Images with bounding boxes:

★ ★ ★ ★ ★ ★ ★

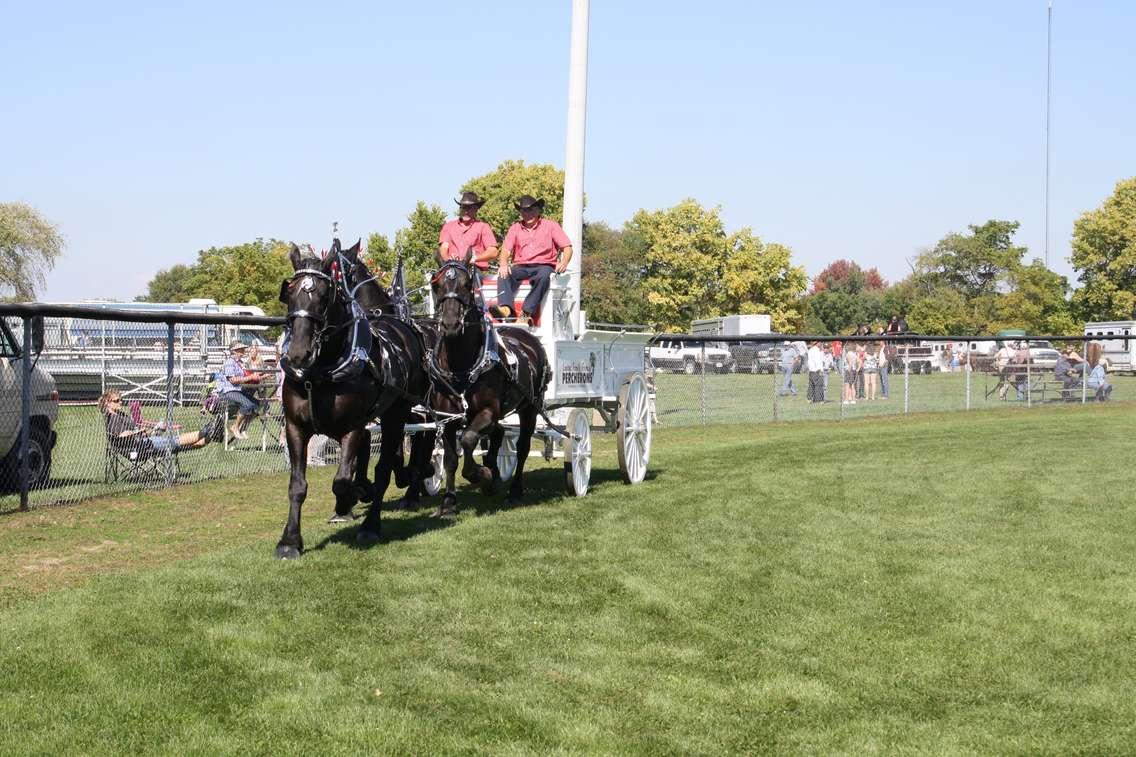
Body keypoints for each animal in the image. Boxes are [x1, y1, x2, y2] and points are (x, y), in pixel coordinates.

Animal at [279, 242, 429, 554]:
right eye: (289, 291)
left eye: (326, 294)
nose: (298, 353)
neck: (321, 370)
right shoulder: (296, 427)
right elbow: (297, 486)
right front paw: (290, 541)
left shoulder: (353, 427)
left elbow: (342, 480)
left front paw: (353, 497)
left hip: (399, 411)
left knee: (392, 462)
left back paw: (374, 521)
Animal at [427, 253, 549, 513]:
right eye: (436, 284)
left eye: (467, 285)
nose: (450, 324)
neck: (461, 366)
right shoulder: (447, 418)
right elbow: (450, 459)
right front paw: (449, 501)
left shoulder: (487, 411)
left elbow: (468, 439)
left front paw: (479, 473)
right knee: (499, 432)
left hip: (529, 408)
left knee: (522, 447)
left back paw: (514, 490)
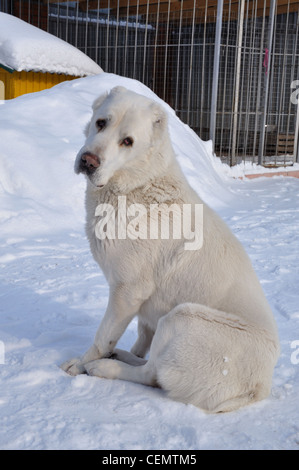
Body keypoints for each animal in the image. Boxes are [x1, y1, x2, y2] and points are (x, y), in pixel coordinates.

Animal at [61, 87, 282, 412]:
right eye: (101, 123)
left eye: (127, 141)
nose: (88, 161)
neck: (136, 185)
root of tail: (260, 388)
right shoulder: (144, 307)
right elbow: (141, 337)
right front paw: (124, 351)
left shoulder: (127, 292)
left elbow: (103, 338)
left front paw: (80, 364)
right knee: (150, 362)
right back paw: (124, 357)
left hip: (182, 316)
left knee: (152, 374)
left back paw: (105, 367)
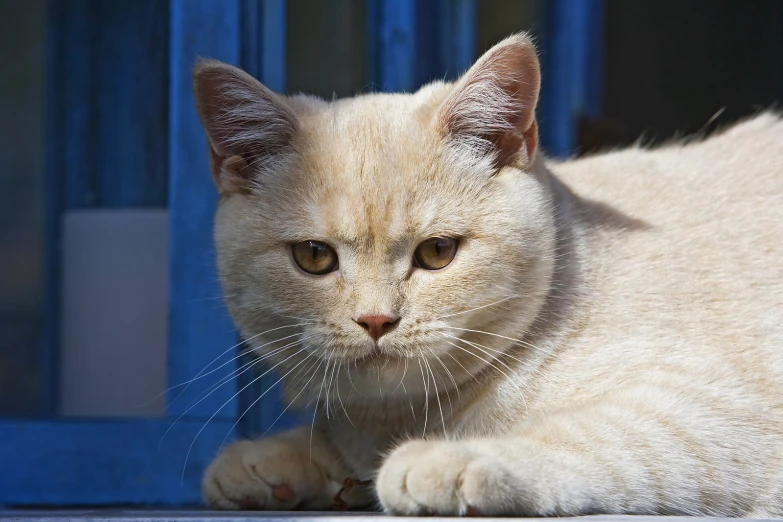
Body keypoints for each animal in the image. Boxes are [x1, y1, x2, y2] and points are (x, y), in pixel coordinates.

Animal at [191, 33, 783, 516]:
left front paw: (452, 458)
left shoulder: (715, 413)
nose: (377, 320)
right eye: (314, 256)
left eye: (437, 252)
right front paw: (272, 459)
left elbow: (588, 436)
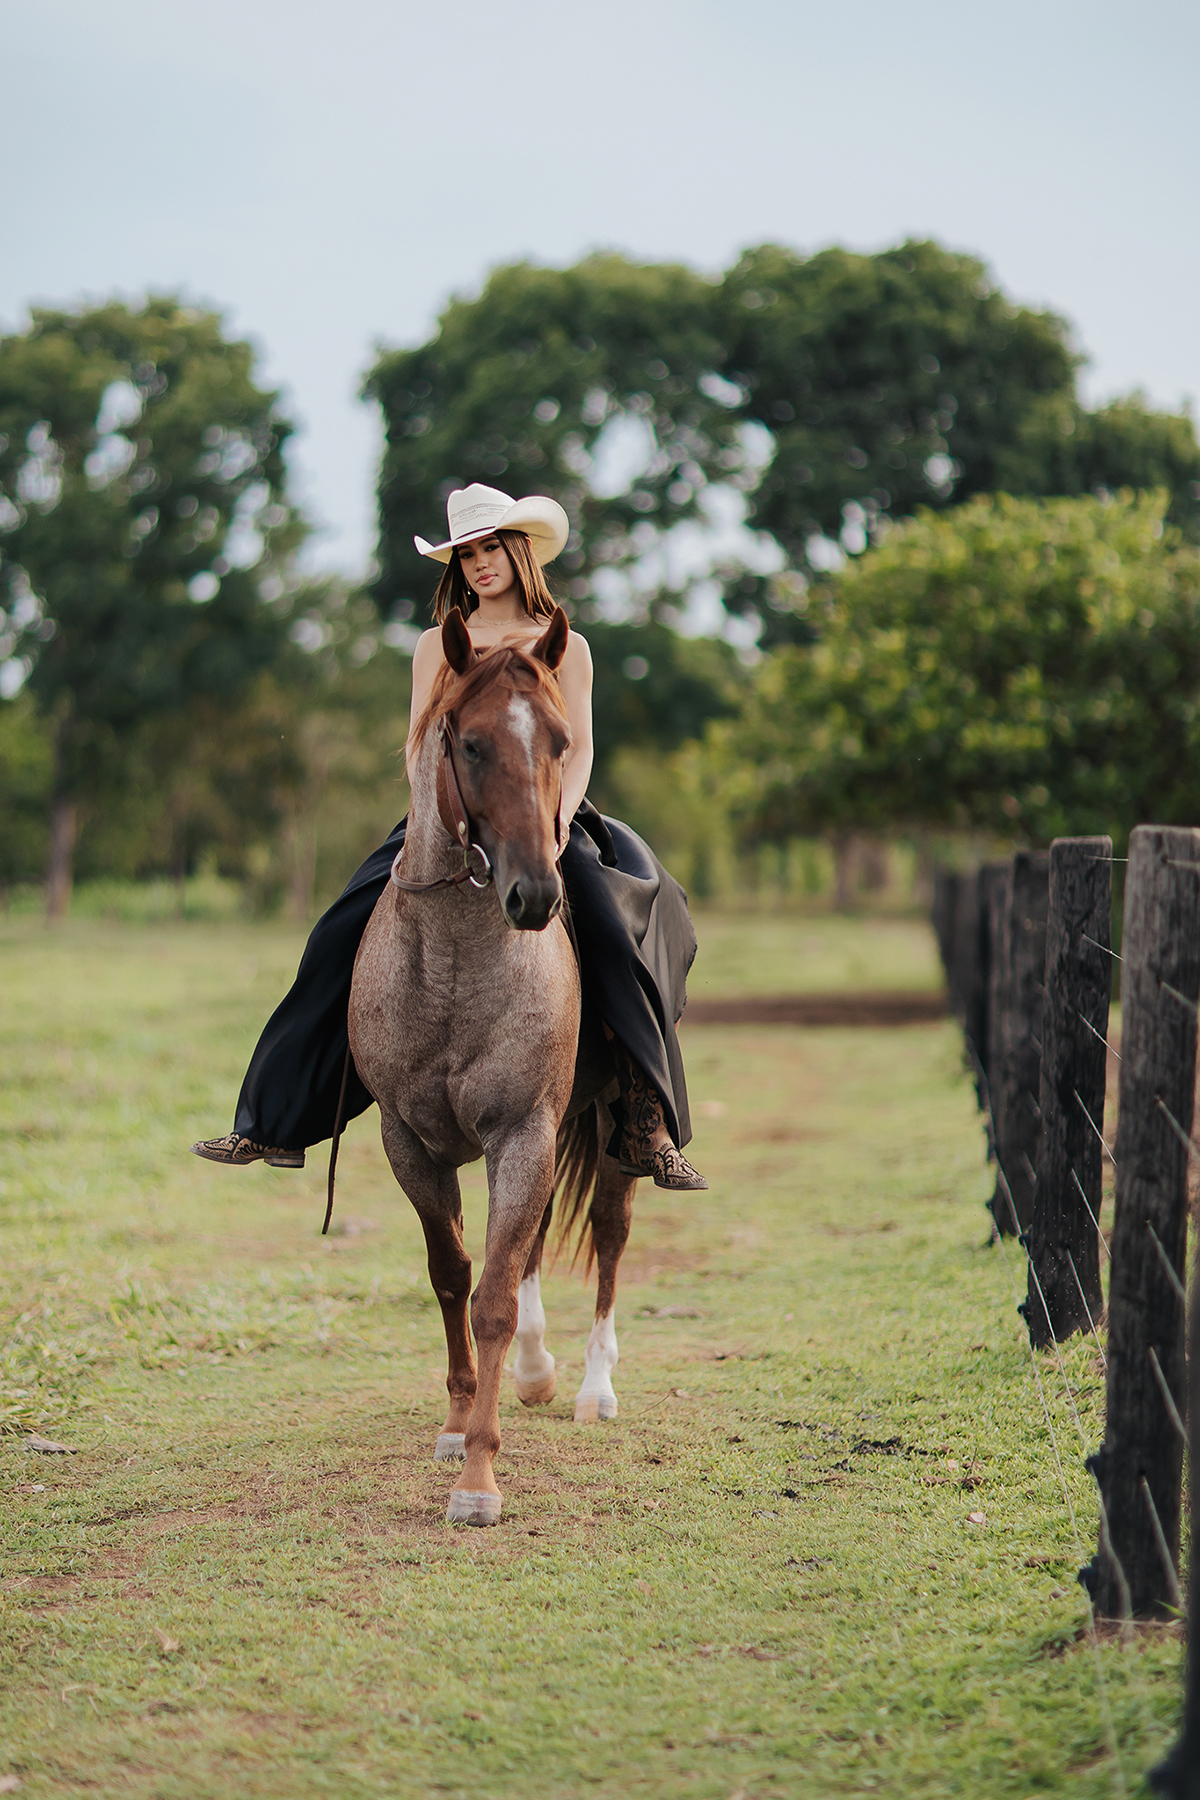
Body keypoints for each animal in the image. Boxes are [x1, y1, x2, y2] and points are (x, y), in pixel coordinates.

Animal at [348, 606, 638, 1527]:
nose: (535, 896)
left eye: (559, 741)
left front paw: (478, 1478)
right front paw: (455, 1424)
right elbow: (453, 1278)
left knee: (609, 1234)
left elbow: (495, 1298)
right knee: (536, 1243)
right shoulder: (411, 1142)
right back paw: (537, 1375)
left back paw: (592, 1389)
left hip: (609, 1129)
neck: (452, 968)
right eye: (469, 744)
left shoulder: (522, 1132)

★ ★ ★ ★ ★ ★ ★

=== What to produce ===
Copy these entries precisely and drop any picture.

=== Written solution ===
Body keypoints for each animal in the image. Boxes are [x1, y1, x2, y2] and points are (x, y), in pixel coordinates.

Animal at [279, 242, 429, 554]:
right eye: (289, 291)
left eye: (326, 294)
nose: (298, 353)
neck: (321, 370)
right shoulder: (296, 427)
right elbow: (297, 486)
right front paw: (290, 541)
left shoulder: (353, 427)
left elbow: (342, 480)
left front paw: (353, 497)
left hip: (399, 411)
left knee: (392, 462)
left back paw: (374, 521)
Animal at [427, 253, 549, 513]:
right eye: (436, 284)
left eye: (467, 285)
nose: (450, 324)
neck: (461, 366)
right shoulder: (447, 418)
right elbow: (450, 459)
right front paw: (449, 501)
left shoulder: (487, 411)
left elbow: (468, 439)
left front paw: (479, 473)
right knee: (499, 432)
left hip: (529, 408)
left knee: (522, 447)
left back paw: (514, 490)
Body keypoints for each animal in the image. Boxes are [x1, y1, x2, y2] and points are (x, y), in pixel coordinates.

Animal at [61, 87, 282, 412]:
right eye: (101, 123)
left eye: (127, 141)
nose: (88, 161)
neck: (136, 185)
root of tail: (260, 388)
right shoulder: (144, 307)
right elbow: (141, 337)
right front paw: (124, 351)
left shoulder: (127, 292)
left elbow: (103, 338)
left front paw: (80, 364)
right knee: (150, 362)
right back paw: (124, 357)
left hip: (182, 316)
left knee: (152, 374)
left back paw: (105, 367)
Body keypoints for each animal in the image. Boxes are [x1, y1, x2, y2] and points are (x, y), in pixel coordinates.

Animal at [191, 33, 783, 516]:
left front paw: (452, 458)
left shoulder: (715, 413)
nose: (377, 320)
right eye: (314, 256)
left eye: (437, 252)
right front paw: (272, 459)
left elbow: (588, 436)
Body keypoints for each animal in the image. Boxes are [x1, y1, x2, y2] and points are (x, y), in pixel coordinates.

Animal at [348, 606, 638, 1527]:
nose: (535, 896)
left eye: (559, 741)
left front paw: (478, 1478)
right front paw: (455, 1424)
right elbow: (453, 1278)
left knee: (609, 1234)
left elbow: (495, 1298)
right knee: (536, 1243)
right shoulder: (411, 1142)
right back paw: (537, 1375)
left back paw: (592, 1389)
left hip: (609, 1129)
neck: (452, 968)
right eye: (469, 744)
left shoulder: (522, 1132)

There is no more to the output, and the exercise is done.